* _What the task requires_:
Update the records below by replacing every "start time" with "starting time" and leaving everything else unchanged.

****************************************

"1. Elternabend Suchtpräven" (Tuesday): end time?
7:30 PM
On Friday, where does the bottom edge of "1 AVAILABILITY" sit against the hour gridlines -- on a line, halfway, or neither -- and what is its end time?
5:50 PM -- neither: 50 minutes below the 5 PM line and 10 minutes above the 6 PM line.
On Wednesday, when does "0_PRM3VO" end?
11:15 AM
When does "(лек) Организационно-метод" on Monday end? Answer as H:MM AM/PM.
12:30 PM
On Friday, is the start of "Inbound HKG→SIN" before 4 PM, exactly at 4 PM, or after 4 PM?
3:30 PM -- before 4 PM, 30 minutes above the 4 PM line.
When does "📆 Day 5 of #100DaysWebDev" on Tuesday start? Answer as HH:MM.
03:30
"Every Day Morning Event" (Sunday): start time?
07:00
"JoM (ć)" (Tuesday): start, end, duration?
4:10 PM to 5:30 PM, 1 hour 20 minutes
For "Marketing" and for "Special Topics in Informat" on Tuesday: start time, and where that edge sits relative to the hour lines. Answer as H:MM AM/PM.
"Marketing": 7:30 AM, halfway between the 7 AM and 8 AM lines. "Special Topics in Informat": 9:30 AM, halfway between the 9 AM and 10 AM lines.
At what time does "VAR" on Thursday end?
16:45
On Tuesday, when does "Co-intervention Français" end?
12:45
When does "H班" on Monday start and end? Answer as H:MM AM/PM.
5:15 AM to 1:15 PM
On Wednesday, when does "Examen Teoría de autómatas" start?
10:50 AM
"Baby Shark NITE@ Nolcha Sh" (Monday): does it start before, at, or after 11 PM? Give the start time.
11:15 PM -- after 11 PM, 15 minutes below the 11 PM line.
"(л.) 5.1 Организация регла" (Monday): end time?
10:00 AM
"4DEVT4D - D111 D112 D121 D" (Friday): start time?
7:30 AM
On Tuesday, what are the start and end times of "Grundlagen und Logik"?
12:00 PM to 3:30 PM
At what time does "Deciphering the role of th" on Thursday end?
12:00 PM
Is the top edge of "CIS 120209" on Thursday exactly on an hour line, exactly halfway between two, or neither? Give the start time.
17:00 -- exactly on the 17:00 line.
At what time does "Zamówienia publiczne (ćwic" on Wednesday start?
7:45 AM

****************************************

* _Result of this exercise_:
"1. Elternabend Suchtpräven" (Tuesday): end time?
7:30 PM
On Friday, where does the bottom edge of "1 AVAILABILITY" sit against the hour gridlines -- on a line, halfway, or neither -- and what is its end time?
5:50 PM -- neither: 50 minutes below the 5 PM line and 10 minutes above the 6 PM line.
On Wednesday, when does "0_PRM3VO" end?
11:15 AM
When does "(лек) Организационно-метод" on Monday end? Answer as H:MM AM/PM.
12:30 PM
On Friday, is the start of "Inbound HKG→SIN" before 4 PM, exactly at 4 PM, or after 4 PM?
3:30 PM -- before 4 PM, 30 minutes above the 4 PM line.
When does "📆 Day 5 of #100DaysWebDev" on Tuesday start? Answer as HH:MM.
03:30
"Every Day Morning Event" (Sunday): starting time?
07:00
"JoM (ć)" (Tuesday): start, end, duration?
4:10 PM to 5:30 PM, 1 hour 20 minutes
For "Marketing" and for "Special Topics in Informat" on Tuesday: starting time, and where that edge sits relative to the hour lines. Answer as H:MM AM/PM.
"Marketing": 7:30 AM, halfway between the 7 AM and 8 AM lines. "Special Topics in Informat": 9:30 AM, halfway between the 9 AM and 10 AM lines.
At what time does "VAR" on Thursday end?
16:45
On Tuesday, when does "Co-intervention Français" end?
12:45
When does "H班" on Monday start and end? Answer as H:MM AM/PM.
5:15 AM to 1:15 PM
On Wednesday, when does "Examen Teoría de autómatas" start?
10:50 AM
"Baby Shark NITE@ Nolcha Sh" (Monday): does it start before, at, or after 11 PM? Give the starting time.
11:15 PM -- after 11 PM, 15 minutes below the 11 PM line.
"(л.) 5.1 Организация регла" (Monday): end time?
10:00 AM
"4DEVT4D - D111 D112 D121 D" (Friday): starting time?
7:30 AM
On Tuesday, what are the start and end times of "Grundlagen und Logik"?
12:00 PM to 3:30 PM
At what time does "Deciphering the role of th" on Thursday end?
12:00 PM
Is the top edge of "CIS 120209" on Thursday exactly on an hour line, exactly halfway between two, or neither? Give the starting time.
17:00 -- exactly on the 17:00 line.
At what time does "Zamówienia publiczne (ćwic" on Wednesday start?
7:45 AM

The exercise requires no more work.